J’apprécie tout particulièrement qu’on aborde aujourd’hui cette question si douloureuse de la Palestine non pas sous l’angle de la paix, car on peut parvenir à la paix par l’écrasement, l’expulsion ou le massacre des « adversaires », mais sous celui de la justice. Cependant je substituerai la notion de droit à celle de justice. La justice est une notion éthique. Le droit réunit l’ensemble des règles et des institutions à travers lesquelles les humains et les sociétés tentent de faire régner la justice.
Dans un article de 1967 et devenu célèbre, Maxime Rodinson parlait d’Israël comme d’un « fait colonial ». C’est de cette réalité coloniale, aujourd’hui largement déniée pas les politiques et les médias mainstream que je partirai.  Ce fait colonial a cependant été entériné par un vote de l’Assemblée générale des Nations Unies (résolution 181, 1947 ). Il n’y a là rien de très nouveau, la création de tous les États-nations modernes reposant sur des accords et des conventions.
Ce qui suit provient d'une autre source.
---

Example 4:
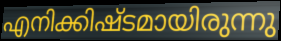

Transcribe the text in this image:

എനിക്കിഷ്ടമായിരുന്നു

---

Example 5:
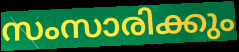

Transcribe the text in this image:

സംസാരിക്കും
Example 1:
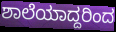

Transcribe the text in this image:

ಶಾಲೆಯಾದ್ದರಿಂದ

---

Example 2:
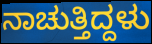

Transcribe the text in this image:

ನಾಚುತ್ತಿದ್ದಳು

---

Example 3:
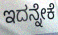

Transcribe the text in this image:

ಇದನ್ನೇಕೆ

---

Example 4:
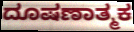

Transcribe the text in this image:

ದೂಷಣಾತ್ಮಕ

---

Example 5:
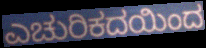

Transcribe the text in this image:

ಎಚುರಿಕದಯಿಂದ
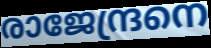
രാജേന്ദ്രനെ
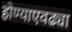
होण्याएवढ्या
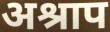
अश्राप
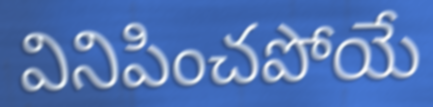
వినిపించపోయే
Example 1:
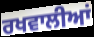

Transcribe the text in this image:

ਰਖਵਾਲੀਆਂ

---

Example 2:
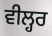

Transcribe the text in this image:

ਵੀਲ੍ਹਰ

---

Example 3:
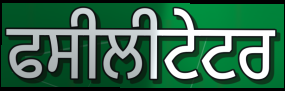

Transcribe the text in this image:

ਫਸੀਲੀਟੇਟਰ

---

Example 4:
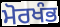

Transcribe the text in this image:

ਮੋਰਖੰਭ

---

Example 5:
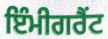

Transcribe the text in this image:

ਇੰਮੀਗਰੈਂਟ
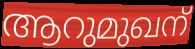
ആറുമുഖന്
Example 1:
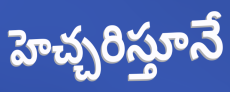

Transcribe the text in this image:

హెచ్చరిస్తూనే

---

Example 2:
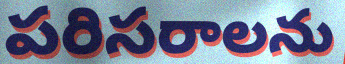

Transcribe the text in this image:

పరిసరాలను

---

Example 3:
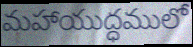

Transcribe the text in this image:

మహాయుద్ధములో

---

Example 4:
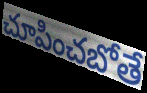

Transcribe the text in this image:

చూపించబోతే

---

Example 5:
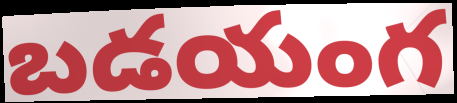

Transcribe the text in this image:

బడయంగ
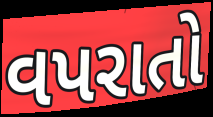
વપરાતો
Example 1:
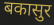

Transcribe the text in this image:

बकासुर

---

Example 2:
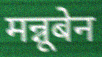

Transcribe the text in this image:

मन्नूबेन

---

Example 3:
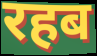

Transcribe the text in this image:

रहब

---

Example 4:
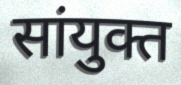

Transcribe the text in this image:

सांयुक्त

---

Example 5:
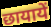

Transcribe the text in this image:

छायायें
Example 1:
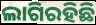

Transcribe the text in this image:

ଲାଗିରହିଛି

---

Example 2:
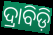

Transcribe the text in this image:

ଦ୍ରାବିଡ଼ି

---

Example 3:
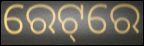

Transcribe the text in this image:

ରେଟ୍‌ରେ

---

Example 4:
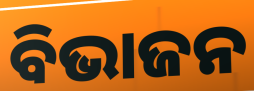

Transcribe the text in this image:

ବିଭାଜନ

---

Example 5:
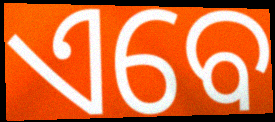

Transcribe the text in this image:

ଏବେ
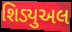
શિડ્યુઅલ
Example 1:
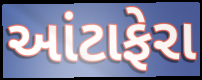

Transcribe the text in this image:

આંટાફેરા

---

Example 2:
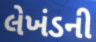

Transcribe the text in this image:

Cependant dès le moment de sa création Israël viole cette décision internationale en outrepassant les frontières qui lui avaient été attribuées et en expropriant et en expulsant violemment une partie importante de la population palestinienne. La Nakba de 1948 n’a pas été un événement unique mais a structuré le mode d’établissement de l’État d’Israël. La question qui s’est posée alors et qui se pose aujourd’hui de façon exacerbée, est celle du silence complice des puissances occidentales.
Alain Dieckoff qualifie Israël d’État inachevé. Cet inachèvement se lit dans l’indétermination des frontières (absentes de la Loi fondamentale) qui permet à Israël d’étendre son territoire au détriment des Palestiniens (et des Druzes du Golan) en occupant, et en expropriant de façon violente et sans aucune légalité. Le droit international interdit en effet d’installer des populations civiles sur des territoires occupés par la force.
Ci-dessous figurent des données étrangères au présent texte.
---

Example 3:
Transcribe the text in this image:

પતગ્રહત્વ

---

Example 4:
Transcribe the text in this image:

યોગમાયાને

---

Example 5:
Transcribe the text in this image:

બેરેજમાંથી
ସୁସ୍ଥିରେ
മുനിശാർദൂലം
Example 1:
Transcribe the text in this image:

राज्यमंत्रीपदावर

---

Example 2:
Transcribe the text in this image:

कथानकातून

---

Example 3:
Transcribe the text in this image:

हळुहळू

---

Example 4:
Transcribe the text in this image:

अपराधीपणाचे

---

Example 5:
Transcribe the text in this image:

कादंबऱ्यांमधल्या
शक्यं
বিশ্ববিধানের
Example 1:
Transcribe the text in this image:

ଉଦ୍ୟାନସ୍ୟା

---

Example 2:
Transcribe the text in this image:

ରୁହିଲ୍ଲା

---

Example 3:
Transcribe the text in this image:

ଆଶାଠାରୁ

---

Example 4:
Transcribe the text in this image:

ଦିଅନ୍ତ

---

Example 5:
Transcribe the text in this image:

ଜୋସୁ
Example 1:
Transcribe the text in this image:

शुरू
Cette politique d’occupation et de colonisation justifie le droit à la résistance. Comme le rappelle dans une interview donnée au Monde la juriste Françoise Bouchet-Saulnier, « Le droit des conflits reconnaît qu’il est légitime que les populations occupées organisent une forme de résistance à l’occupant. Ce n’est donc pas un crime au sens du droit international. En 1949, d’ailleurs, l’un des enjeux du droit des conflits armés a été de donner un statut aux civils résistants qui, pendant la seconde guerre mondiale, ont été considérés par l’Allemagne nazie comme des terroristes ». Il faut rappeler cependant que toute violence extrême contre les civils est sans contestation possible condamnable au regard des droits humains comme du droit des conflits.
La violence coloniale contre les Palestiniens a pris ces dernières semaines le visage d’une agression génocidaire exercée par Israël contre une population qu’au regard du droit international, cet État se devait de protéger en tant que puissance occupante. Au regard du droit international, comme le rappeler récemment encore Rony Brauman, la population des territoires palestiniens occupés, a le droit de se défendre.
L’incapacité depuis 75 ans de ce que l’on nomme les « puissances occidentales » à faire appliquer le droit, est signe d’une volonté obstinée à maintenir un ordre colonial au Proche-Orient.

Sonia Dayan-Herzbrun

Indivisibilité de la Justice en Palestine, 1/12/2023.